* **READING PASSAGE**
Recent Developments in California: Employee Arbitration Agreements

Originally published on 29 October, 2002

We want to bring to your attention two recent developments concerning arbitration. First, a split panel for the 9th Circuit U.S. Court of Appeals held in EEOC v. Luce, Forward, Hamilton & Scripps that an employer could lawfully require its applicants and employees to arbitrate Title VII employment discrimination claims as a condition of employment. Shortly after that, California Governor Gray Davis vetoed Senate Bill 1538, which sought to undermine recent court decisions that permitted employers to require employees and job applicants to sign pre-dispute agreements to arbitrate certain California statutory claims.

In Luce, Forward, legal secretary Donald Lagatree applied for a position with a law firm. The firm granted him a conditional offer of employment, but sent him an offer letter that included an arbitration provision requiring Lagatree to submit all "claims arising from or related to his employment" to binding arbitration. After Lagatree refused to sign the arbitration provision, the firm withdrew its job offer. Lagatree sued the firm in Los Angeles Superior Court for wrongful termination. The Superior Court granted the firm's motion to dismiss, holding that it did not unlawfully discharge Lagatree when he refused to sign the arbitration agreement. The Superior Court's decision was affirmed by a California Court of Appeal.

* **DATA LINES**
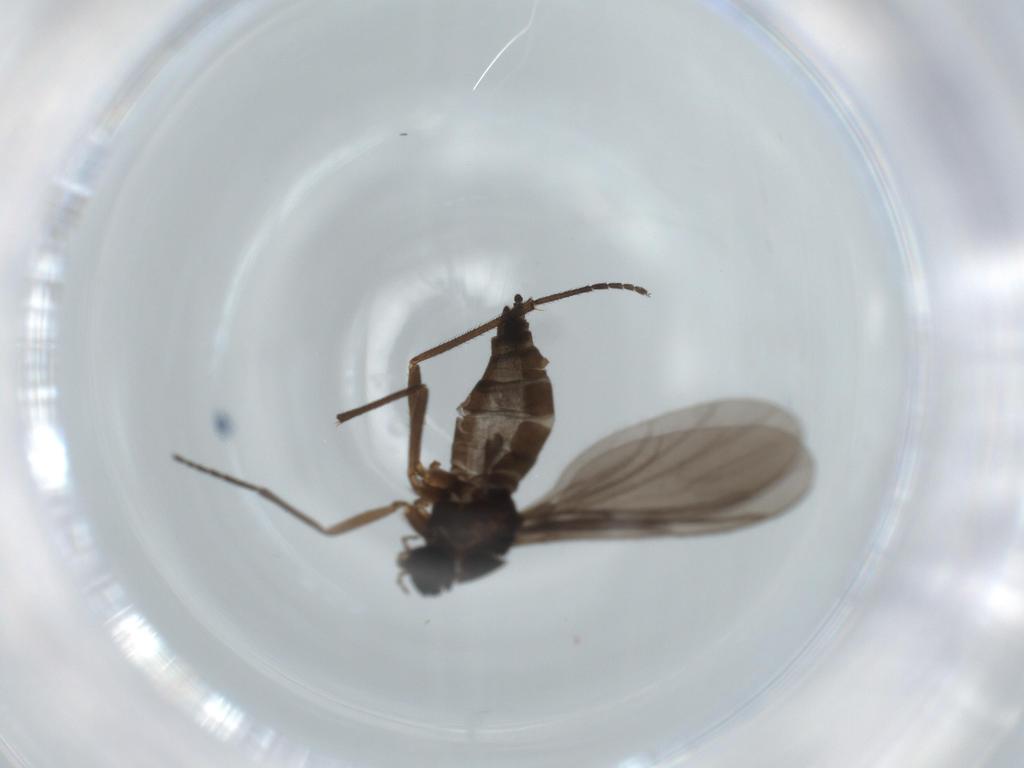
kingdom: Animalia
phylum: Arthropoda
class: Insecta
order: Diptera
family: Sciaridae
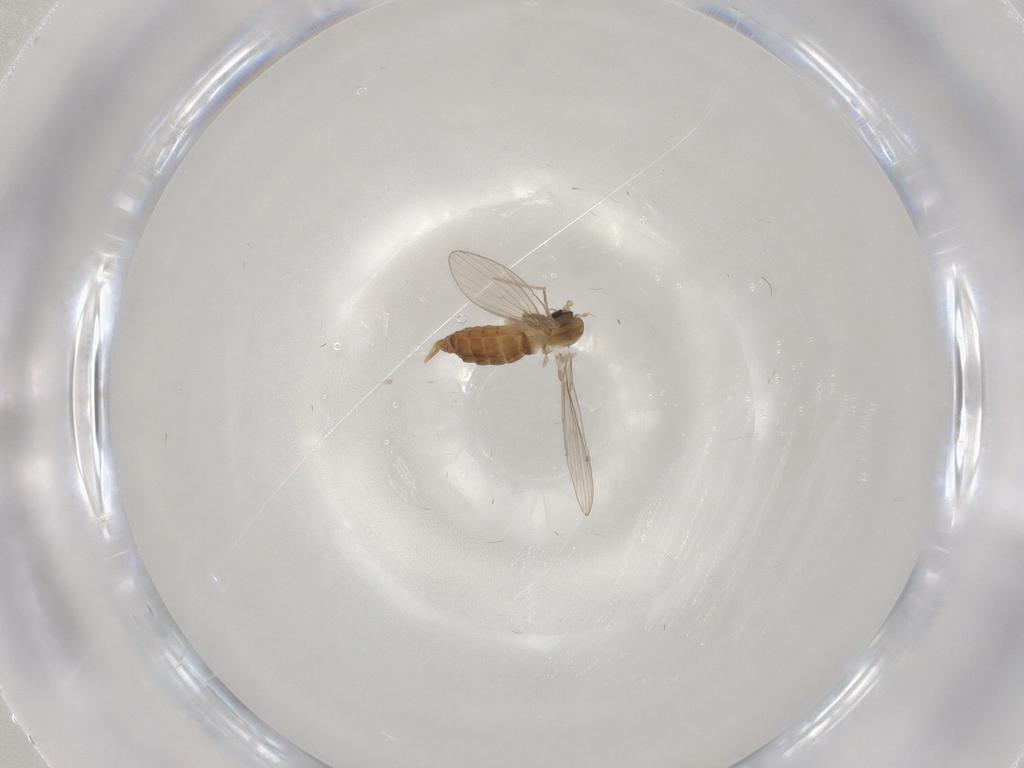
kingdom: Animalia
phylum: Arthropoda
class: Insecta
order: Diptera
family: Psychodidae
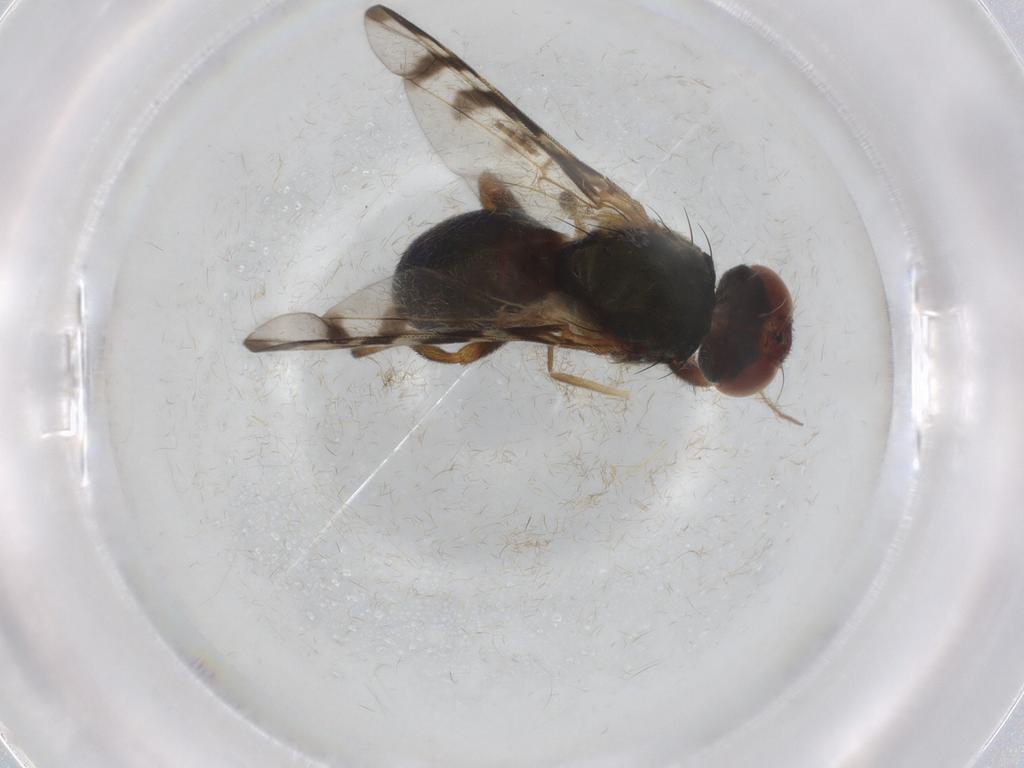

* **GIVEN INSTRUCTION A**
From the article on employee arbitration agreements, reproduce the passage between "Recent Developments in" and "California statutory claims.", inclusive.
* **GIVEN INSTRUCTION B**
Answer these questions using the article on employee arbitration agreements:
(i) Which California governor vetoed Senate Bill 1538?
(ii) What was Donald Lagatree's occupation?
(iii) In which court did Lagatree sue the firm for wrongful termination?

* **CORRECT ANSWER A**
Recent Developments in California: Employee Arbitration Agreements

Originally published on 29 October, 2002

We want to bring to your attention two recent developments concerning arbitration. First, a split panel for the 9th Circuit U.S. Court of Appeals held in EEOC v. Luce, Forward, Hamilton & Scripps that an employer could lawfully require its applicants and employees to arbitrate Title VII employment discrimination claims as a condition of employment. Shortly after that, California Governor Gray Davis vetoed Senate Bill 1538, which sought to undermine recent court decisions that permitted employers to require employees and job applicants to sign pre-dispute agreements to arbitrate certain California statutory claims.

* **CORRECT ANSWER B**
(i) Gray Davis
(ii) Legal secretary
(iii) Los Angeles Superior Court